**Exercise prompt:**
Of all the lines in these entries, count those that contain "linecap" and give only the total.

(Records from a data collection)
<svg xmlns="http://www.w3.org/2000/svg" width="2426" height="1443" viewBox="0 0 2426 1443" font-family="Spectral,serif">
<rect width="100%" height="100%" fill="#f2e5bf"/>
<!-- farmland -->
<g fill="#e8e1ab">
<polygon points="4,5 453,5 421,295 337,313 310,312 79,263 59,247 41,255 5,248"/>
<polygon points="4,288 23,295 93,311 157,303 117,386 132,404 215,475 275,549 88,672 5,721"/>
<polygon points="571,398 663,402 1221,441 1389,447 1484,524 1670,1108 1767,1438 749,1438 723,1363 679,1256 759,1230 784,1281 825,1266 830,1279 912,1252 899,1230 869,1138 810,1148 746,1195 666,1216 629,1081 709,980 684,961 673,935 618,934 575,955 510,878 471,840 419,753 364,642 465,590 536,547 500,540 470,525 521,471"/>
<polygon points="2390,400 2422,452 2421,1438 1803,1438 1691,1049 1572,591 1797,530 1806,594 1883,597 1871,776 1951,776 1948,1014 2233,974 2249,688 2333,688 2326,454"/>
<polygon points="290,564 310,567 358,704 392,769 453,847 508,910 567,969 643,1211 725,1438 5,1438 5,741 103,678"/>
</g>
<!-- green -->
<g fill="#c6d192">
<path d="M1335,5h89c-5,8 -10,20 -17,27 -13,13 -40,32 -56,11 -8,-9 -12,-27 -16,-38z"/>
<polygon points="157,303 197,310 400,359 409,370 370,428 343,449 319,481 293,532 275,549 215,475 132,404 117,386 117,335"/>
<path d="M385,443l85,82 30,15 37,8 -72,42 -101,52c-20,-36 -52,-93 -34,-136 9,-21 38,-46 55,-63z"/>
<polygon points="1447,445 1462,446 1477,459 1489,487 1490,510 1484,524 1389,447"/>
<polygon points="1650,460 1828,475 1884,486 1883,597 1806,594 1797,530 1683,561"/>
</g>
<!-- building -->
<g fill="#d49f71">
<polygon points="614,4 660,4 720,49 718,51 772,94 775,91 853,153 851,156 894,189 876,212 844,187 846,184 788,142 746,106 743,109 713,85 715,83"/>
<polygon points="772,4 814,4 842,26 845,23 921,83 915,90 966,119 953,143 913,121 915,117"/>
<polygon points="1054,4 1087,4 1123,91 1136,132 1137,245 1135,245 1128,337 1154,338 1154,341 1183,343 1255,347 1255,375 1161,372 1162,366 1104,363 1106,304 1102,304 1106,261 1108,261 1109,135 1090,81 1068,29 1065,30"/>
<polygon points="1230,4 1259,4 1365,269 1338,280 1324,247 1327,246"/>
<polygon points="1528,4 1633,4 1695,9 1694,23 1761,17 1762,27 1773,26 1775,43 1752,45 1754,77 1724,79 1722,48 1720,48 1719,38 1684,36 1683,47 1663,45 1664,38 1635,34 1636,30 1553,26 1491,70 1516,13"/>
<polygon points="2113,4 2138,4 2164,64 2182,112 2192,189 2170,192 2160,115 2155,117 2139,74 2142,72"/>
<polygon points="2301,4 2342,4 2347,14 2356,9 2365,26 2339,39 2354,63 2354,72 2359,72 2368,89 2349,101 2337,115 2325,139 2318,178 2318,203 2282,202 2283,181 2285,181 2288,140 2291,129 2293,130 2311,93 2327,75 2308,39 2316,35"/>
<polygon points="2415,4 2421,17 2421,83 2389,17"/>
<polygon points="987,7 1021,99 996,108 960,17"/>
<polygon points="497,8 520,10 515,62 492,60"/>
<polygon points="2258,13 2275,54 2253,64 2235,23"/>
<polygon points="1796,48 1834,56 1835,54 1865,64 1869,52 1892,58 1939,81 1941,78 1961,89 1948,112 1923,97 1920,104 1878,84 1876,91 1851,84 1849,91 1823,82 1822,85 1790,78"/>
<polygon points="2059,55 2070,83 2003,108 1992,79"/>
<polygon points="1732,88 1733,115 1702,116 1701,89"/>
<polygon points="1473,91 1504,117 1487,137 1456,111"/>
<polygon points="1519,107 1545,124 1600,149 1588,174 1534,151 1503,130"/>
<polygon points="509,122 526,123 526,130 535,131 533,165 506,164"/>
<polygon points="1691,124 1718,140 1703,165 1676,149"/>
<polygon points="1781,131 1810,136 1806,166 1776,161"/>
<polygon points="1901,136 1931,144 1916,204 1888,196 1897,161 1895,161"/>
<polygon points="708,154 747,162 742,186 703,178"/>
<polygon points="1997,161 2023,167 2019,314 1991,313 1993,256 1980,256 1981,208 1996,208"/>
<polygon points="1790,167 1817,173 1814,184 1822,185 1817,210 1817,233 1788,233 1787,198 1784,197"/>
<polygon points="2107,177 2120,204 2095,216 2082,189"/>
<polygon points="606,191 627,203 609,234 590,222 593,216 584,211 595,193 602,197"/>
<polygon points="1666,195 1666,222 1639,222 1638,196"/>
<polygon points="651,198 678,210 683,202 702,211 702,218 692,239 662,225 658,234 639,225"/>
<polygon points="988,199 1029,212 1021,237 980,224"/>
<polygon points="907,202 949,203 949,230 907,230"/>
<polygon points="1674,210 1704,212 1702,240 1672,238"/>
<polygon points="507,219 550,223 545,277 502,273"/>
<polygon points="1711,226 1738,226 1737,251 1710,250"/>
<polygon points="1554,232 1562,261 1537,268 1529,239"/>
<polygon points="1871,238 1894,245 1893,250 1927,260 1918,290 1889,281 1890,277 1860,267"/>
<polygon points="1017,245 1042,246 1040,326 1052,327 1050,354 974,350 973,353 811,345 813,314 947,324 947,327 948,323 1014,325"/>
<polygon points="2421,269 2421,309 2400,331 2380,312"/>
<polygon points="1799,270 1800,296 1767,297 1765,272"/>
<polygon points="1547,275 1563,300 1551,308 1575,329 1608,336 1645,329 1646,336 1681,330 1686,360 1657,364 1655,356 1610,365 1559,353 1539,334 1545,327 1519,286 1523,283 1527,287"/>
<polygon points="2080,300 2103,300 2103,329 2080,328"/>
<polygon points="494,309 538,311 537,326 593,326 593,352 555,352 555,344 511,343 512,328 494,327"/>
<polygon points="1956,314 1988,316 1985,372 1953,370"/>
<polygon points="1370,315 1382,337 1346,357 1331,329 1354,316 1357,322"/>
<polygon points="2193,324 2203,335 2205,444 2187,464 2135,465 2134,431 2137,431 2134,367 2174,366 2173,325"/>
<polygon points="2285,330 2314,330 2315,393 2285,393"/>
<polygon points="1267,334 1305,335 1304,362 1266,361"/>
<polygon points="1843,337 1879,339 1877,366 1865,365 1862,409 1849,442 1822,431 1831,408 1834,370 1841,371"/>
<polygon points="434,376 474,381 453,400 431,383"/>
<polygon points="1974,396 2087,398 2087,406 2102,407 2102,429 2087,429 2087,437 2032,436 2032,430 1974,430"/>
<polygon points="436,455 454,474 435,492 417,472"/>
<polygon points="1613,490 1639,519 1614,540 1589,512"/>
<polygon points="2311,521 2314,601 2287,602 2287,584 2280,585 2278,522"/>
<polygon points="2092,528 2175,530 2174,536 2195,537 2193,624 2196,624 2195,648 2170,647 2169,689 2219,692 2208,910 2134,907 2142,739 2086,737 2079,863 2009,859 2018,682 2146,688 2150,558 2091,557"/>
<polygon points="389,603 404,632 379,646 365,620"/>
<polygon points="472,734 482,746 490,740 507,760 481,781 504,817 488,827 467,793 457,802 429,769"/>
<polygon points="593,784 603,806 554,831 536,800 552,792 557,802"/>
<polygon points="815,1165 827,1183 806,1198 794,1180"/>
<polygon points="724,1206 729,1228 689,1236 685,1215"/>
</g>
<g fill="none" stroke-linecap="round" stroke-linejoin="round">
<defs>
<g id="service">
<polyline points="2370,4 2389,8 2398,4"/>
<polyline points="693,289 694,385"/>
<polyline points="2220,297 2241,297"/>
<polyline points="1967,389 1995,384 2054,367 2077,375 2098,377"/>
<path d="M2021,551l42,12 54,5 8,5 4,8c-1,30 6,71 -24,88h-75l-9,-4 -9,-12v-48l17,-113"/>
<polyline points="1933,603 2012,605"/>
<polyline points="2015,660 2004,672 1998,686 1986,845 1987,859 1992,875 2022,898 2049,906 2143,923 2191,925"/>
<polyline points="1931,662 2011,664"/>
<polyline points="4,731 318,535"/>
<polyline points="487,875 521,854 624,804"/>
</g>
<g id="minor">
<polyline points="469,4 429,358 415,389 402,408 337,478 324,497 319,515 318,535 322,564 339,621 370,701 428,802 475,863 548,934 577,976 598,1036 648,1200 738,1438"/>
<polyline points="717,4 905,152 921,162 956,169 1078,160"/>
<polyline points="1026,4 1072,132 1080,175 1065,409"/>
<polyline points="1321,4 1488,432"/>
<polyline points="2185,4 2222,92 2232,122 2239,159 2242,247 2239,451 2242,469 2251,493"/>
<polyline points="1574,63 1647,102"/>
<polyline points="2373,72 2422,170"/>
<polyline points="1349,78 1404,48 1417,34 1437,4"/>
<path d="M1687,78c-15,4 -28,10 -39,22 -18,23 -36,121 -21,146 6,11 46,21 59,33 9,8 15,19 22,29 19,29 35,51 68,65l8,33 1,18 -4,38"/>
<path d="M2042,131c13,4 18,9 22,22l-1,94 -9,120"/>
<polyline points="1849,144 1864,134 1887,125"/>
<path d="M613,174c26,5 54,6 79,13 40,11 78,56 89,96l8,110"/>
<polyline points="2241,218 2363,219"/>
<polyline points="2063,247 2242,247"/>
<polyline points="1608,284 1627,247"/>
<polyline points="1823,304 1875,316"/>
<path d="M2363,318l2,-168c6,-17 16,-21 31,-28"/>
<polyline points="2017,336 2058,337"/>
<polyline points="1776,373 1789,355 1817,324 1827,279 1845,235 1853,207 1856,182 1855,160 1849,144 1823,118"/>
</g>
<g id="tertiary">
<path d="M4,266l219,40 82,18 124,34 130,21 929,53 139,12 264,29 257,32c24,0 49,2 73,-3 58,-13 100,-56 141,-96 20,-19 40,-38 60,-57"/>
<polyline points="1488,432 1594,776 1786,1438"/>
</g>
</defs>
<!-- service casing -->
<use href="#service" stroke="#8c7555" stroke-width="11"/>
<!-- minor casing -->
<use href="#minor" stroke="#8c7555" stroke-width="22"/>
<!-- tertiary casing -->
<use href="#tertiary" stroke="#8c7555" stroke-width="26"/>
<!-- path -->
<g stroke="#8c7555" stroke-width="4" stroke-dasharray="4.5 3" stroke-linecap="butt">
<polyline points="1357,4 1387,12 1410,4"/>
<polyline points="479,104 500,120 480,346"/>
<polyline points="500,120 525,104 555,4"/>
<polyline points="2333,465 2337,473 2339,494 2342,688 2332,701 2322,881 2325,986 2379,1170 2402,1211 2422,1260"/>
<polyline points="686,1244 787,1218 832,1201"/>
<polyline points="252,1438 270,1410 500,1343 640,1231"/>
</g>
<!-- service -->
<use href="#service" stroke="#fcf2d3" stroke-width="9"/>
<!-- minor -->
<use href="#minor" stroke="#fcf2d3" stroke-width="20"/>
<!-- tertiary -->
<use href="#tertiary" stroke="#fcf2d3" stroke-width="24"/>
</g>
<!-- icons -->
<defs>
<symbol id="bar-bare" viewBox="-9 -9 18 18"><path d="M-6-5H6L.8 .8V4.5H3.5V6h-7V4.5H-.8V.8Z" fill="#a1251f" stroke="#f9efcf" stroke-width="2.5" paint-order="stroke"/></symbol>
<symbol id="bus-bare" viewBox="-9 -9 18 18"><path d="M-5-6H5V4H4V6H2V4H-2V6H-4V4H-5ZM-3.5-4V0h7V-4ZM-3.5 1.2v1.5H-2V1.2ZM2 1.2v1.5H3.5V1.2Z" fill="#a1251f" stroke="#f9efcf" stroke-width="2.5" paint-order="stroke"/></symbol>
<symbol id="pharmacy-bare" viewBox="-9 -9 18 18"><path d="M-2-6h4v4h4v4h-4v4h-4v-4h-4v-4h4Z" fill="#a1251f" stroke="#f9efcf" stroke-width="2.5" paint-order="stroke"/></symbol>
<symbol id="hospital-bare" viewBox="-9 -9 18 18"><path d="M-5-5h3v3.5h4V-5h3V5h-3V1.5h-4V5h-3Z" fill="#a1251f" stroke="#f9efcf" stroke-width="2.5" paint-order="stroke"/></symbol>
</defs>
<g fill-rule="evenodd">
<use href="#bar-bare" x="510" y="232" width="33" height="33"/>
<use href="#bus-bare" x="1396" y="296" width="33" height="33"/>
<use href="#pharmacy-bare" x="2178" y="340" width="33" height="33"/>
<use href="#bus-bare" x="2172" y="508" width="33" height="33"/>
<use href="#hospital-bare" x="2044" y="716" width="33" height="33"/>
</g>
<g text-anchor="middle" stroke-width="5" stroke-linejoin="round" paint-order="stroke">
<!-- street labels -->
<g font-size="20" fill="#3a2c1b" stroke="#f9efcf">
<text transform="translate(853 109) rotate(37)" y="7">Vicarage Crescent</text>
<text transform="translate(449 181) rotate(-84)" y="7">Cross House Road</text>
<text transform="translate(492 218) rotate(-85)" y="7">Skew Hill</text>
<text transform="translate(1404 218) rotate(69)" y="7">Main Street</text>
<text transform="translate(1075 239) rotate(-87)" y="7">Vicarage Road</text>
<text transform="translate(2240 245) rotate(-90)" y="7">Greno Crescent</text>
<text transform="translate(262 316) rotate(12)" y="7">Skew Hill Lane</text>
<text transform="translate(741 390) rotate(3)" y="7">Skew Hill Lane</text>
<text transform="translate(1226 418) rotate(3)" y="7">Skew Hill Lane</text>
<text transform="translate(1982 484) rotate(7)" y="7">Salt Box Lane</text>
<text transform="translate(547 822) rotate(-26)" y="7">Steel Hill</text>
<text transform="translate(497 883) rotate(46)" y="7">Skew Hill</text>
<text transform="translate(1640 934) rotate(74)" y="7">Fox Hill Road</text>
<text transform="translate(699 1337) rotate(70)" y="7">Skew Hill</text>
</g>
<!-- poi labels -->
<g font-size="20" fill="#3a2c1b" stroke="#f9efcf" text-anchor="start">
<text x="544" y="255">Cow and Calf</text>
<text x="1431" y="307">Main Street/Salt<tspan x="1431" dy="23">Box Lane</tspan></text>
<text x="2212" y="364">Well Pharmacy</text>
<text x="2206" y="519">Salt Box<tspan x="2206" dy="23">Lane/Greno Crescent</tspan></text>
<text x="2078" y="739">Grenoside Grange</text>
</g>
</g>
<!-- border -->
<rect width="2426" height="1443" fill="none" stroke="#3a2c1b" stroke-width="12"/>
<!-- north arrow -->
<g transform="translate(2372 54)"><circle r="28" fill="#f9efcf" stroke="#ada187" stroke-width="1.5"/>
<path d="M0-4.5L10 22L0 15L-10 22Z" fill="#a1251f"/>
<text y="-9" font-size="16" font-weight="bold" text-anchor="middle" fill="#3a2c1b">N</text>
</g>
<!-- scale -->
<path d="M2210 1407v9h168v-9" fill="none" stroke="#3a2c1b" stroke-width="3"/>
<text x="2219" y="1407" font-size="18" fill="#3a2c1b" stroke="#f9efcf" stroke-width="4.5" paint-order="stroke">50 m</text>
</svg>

**Task answer:**
2